Top of Text block
Despite recent reports of Druze being targeted again in southern Syria, New Zealand has made no official comment. No condemnation. No statement of concern. Not even a symbolic gesture of solidarity. Its silence has been deafening.

Photo by Levi Meir Clancy / Unsplash

Greg Bouwer
IINZ

In a region torn by sectarian violence, brutal dictatorship, and the rise and fall of jihadist fiefdoms, the survival of minorities is far from guaranteed. Among these minorities, the Druze have long stood as a symbol of resilience, loyalty, and integrity. Their unique monotheistic faith, secretive and deeply spiritual, traces its roots back over a thousand years. Unlike many others, they have not sought expansion, dominion, or revenge – but simply the right to live in peace on their ancestral lands.

And for this, they are being hunted.

Across the war-scarred terrain of Syria, Islamist militants (unable to reach Israel or strike directly at Jews) have turned their hatred against the Druze. To these extremists, the Druze represent both a theological aberration and a political betrayal. Not only are they non-Sunni, they are also seen as collaborators with Israel – guilty by association for maintaining peaceful, even friendly, ties with the Jewish state.
Bottom of Text block
Top of Provided records
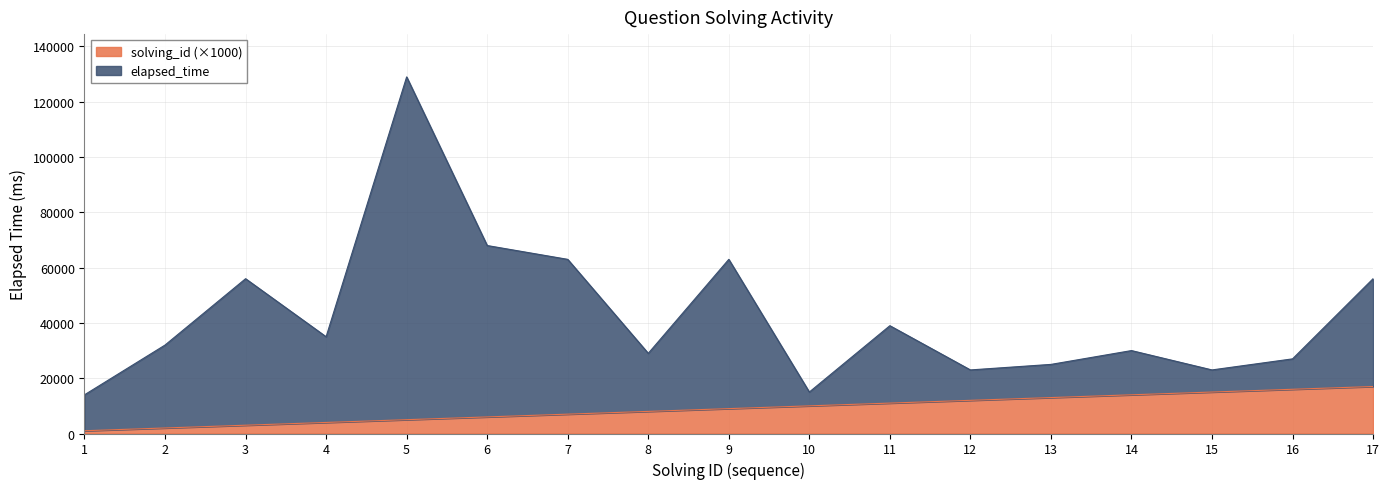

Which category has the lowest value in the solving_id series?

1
Bottom of Provided records
Top of Provided records
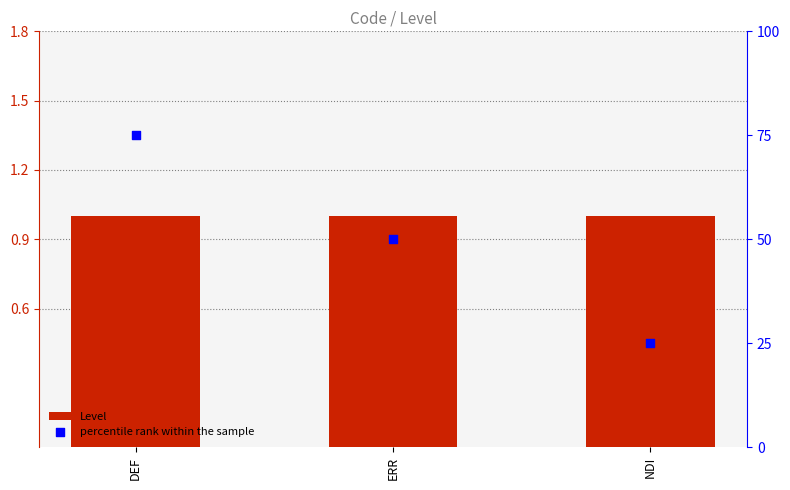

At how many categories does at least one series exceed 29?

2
Bottom of Provided records
- **Work required**
Continue the article above on the persecution of the Druze in Syria, starting right after its last sentence.

- **Reply to the task**
This targeting is not incidental. It is intentional and strategic. In the twisted worldview of jihadist groups such as Jabhat al-Nusra (now Hay’at Tahrir al-Sham), ISIS, and others, minorities that seek peace with Israel are worse than enemies – they are traitors to the cause of perpetual conflict. The Druze defy the jihadist narrative, and therefore must be destroyed.

The most searing example came in July 2018, when ISIS launched coordinated suicide attacks and raids on the Druze city of Sweida in southern Syria. Over 250 people were massacred – mostly civilians. Women were taken as hostages. Children were abducted. Entire families were wiped out. And the world? It blinked. Then it moved on.

No international outrage. No emergency sessions at the UN. No humanitarian coalition formed. The names of the victims were never chanted in foreign parliaments. Their stories did not make the front pages. The Druze, it seems, were the wrong kind of minority — too loyal to Israel, too inconvenient for those who prefer their victims to serve a political narrative.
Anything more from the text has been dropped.